Chez nous, Jules fut dès son jeune âge clarinettiste à l'Harmonie Saint-Feuillen puis, après la dissolution de cette société, à la Royale Philharmonique, avec laquelle il louait encore l'an dernier. Il était aussi de la Musique des Chinels et de celle des Tchôs-Tchôs. Comme marcheur, il avait débuté dans la Compagnie des Zouaves de Fosses mais, pour la Saint-Feuillen 1970, fut sollicité pour assumer le poste d'adjudant major de la Marche Saint-Laurent, un poste qu'avait occupé son grand-père. En raison de son âge, il avait laissé cette fonction à un plus jeune mais avait encore marché comme soldat Zouave lors de la dernière St-Feuillen, en 1998, et avait reçu la Médaille pour 11 participations à notre septennale.

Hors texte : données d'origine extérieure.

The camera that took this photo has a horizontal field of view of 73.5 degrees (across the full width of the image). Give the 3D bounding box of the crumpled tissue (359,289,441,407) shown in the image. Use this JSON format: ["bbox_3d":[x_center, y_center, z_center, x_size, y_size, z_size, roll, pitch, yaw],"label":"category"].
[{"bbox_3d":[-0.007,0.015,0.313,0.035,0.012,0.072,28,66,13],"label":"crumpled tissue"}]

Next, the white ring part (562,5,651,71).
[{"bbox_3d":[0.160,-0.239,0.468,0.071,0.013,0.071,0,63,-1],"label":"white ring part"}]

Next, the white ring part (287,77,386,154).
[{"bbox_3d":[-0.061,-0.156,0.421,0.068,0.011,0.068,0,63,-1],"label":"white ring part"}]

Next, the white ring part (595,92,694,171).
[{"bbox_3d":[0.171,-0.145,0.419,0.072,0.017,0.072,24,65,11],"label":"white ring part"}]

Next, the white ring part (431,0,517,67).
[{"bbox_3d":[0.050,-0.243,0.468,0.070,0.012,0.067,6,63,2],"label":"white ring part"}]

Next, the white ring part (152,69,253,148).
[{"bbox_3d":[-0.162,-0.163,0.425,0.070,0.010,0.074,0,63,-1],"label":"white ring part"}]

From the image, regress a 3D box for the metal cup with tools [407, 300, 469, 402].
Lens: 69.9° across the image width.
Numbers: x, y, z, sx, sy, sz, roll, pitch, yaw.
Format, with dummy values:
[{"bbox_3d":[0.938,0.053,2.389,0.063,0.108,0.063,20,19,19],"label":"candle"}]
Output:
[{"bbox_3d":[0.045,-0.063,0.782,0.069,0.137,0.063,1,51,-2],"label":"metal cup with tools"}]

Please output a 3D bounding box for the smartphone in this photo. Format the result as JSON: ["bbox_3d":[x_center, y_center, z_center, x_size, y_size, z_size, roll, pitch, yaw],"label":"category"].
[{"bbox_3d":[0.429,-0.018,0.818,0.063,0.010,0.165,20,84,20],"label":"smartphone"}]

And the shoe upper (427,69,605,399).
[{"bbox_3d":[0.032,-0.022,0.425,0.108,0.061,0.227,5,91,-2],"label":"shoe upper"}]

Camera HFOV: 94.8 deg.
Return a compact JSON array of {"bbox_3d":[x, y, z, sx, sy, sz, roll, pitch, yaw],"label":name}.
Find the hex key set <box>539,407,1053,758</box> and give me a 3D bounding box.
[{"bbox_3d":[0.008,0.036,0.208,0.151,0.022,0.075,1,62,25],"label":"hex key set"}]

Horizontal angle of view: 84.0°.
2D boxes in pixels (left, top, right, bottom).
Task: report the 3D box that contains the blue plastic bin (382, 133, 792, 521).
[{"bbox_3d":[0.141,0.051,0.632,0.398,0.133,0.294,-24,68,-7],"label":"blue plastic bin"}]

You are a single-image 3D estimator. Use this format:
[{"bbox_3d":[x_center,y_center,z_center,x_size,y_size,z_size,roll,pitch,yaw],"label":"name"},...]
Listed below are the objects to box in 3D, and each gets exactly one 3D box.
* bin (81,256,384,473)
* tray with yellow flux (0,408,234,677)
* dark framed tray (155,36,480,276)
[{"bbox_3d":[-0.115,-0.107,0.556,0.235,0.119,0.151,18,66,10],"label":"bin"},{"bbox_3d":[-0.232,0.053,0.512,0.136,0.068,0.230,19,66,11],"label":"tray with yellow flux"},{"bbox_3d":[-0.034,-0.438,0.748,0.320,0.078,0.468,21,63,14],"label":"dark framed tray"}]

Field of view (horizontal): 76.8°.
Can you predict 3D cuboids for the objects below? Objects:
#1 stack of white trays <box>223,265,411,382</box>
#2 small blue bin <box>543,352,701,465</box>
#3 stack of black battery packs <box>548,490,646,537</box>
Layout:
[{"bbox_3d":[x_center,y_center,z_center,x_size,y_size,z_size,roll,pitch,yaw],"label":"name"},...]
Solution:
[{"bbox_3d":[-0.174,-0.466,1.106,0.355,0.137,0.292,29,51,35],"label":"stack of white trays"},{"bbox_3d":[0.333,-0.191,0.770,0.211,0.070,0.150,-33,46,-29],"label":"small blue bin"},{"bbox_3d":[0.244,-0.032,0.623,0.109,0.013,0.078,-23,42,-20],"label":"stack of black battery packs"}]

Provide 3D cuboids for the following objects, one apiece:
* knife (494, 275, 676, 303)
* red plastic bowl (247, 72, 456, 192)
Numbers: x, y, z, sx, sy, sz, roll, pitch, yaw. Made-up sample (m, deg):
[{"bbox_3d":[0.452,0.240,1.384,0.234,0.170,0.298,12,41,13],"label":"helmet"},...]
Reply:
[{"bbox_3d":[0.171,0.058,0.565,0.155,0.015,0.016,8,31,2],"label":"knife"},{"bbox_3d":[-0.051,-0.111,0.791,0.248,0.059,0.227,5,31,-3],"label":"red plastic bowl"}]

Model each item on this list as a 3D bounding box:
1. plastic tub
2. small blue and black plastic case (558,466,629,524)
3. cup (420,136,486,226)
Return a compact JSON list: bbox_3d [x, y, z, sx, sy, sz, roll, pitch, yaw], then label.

Voilà donc une vie largement remplie ! Avec cela, Jules était un homme affable mais réservé, courtois mais ferme, passionné par ce qu'il entreprenait, mais ouvert aux autres, toujours prêt à rendre service. C'est une belle et forte personnalité que perdent en lui le théâtre, le wallon et toute la population. Ses funérailles ont eu lieu ce mercredi et il repose en sa terre natale de Sart-Saint-Laurent, aux côtés d'Eugène Gillain, auteur wallon qui a si bien décrit son village d'autrefois et qui peut-être fut son inspirateur dans l'amour de notre langue wallonne. Pour Jules, le rideau vient de tomber sur la dernière scène de son existence, toute tournée vers la vie sociale.

A Paulette et à ses enfants, nous présentons nos bien vives et sincères condoléances et l'assurance de toute notre sympathie.